La Cour expose les critères du recours pour outrage au tribunal:
[12] La procédure d’outrage au tribunal est de nature quasi pénale et doit être respectée strictement. Afin de réussir, la poursuivante doit prouver hors de tout doute raisonnable que:
1) l’ordonnance dont elle allègue la violation est claire et que la partie poursuivie savait ce qu’elle devait ou ne pouvait pas faire;
2) la partie poursuivie connaissait l’ordonnance;
3) la partie poursuivie a contrevenu à l’ordonnance en posant ou en omettant de poser les gestes interdits (l’actus reus); et enfin,
4) la partie poursuivie a contrevenu à l’ordonnance intentionnellement (la mens rea).
Malgré que l’actus reus et la mens rea aient été établis hors de tout doute raisonnable, le tribunal rappelle que la décision de condamner une personne pour outrage au tribunal demeure discrétionnaire et que cette procédure ne doit pas constituer un mode d’exécution d’ordonnances judiciaires ou de contrats.

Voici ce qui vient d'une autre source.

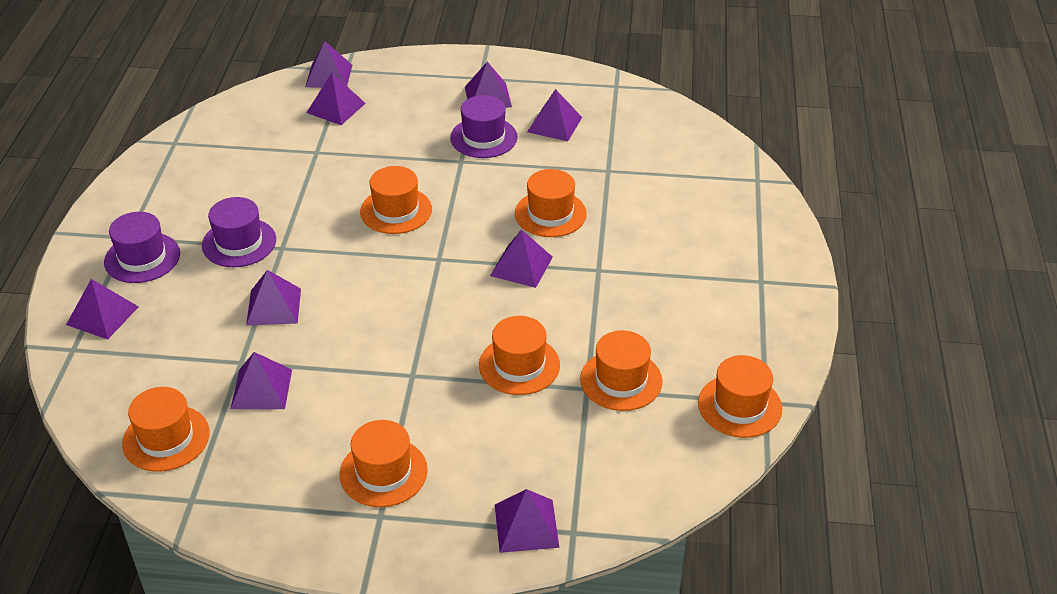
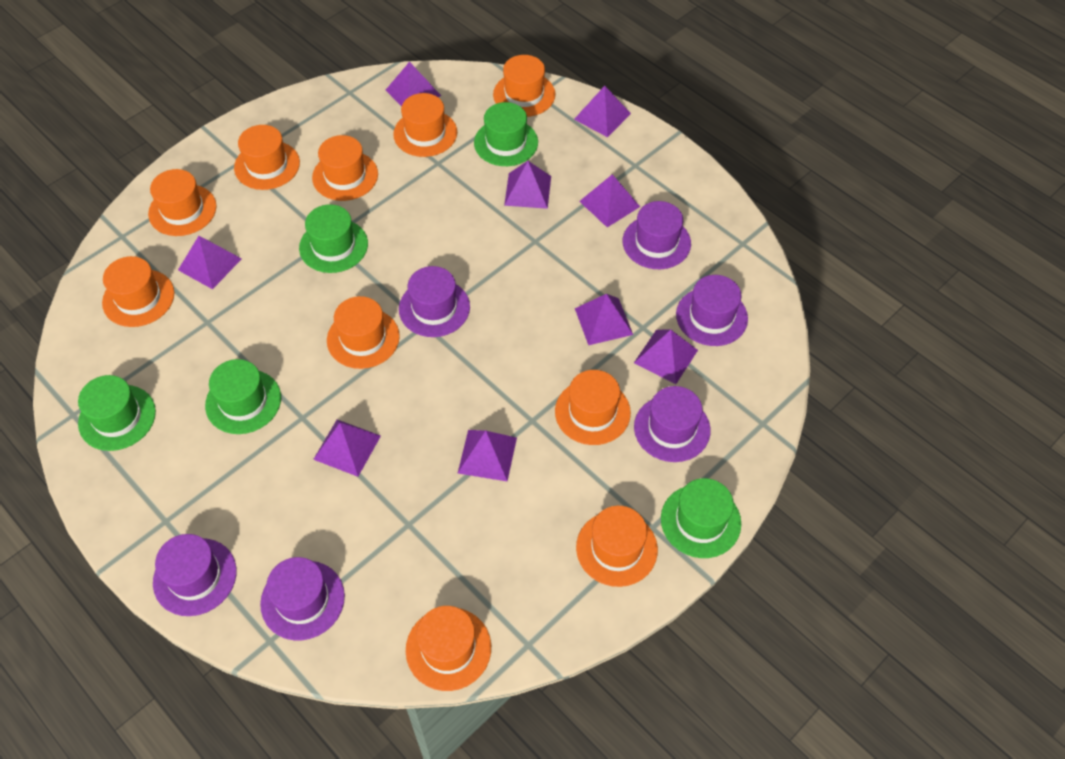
green hat: 0 -> 5
orange hat: 7 -> 10
purple hat: 3 -> 6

Or, en l’espièce, le CHUM cherche à faire exécuter en nature les obligations contractuelles du défendeur. Selon le Code civil du Québec, l’exécution en nature d’une obligation contractuelle peut seulement être demandée « dans les cas qui le permettent »[1]. La Cour explique donc que les tribunaux s’abstiennent d’ordonner l’exécution en nature lorsqu’il s’agit d’un obligation qui implique une participation personnelle du débiteur. Dans ce cas, l’exécution en nature consiste en un travail personnelle, intellectuel, d’analyse et de rédaction que seul le défendeur peut accomplir.
Il était impossible de forcer l’exécution en nature en l’espèce et une ordonnance éventuelle aurait violé la liberté d’expression du défendeur. Ce dernier n’a pas agi en défiance de l’ordonnance mais plutôt selon les principes scientifiques qu’il croit devoir suivre. Donc, malgré qu’il ne fait aucun doute que le défendeur n’ait pas respecté l’ordonnance, il a été acquitté de l’accusation d’outrage au tribunal.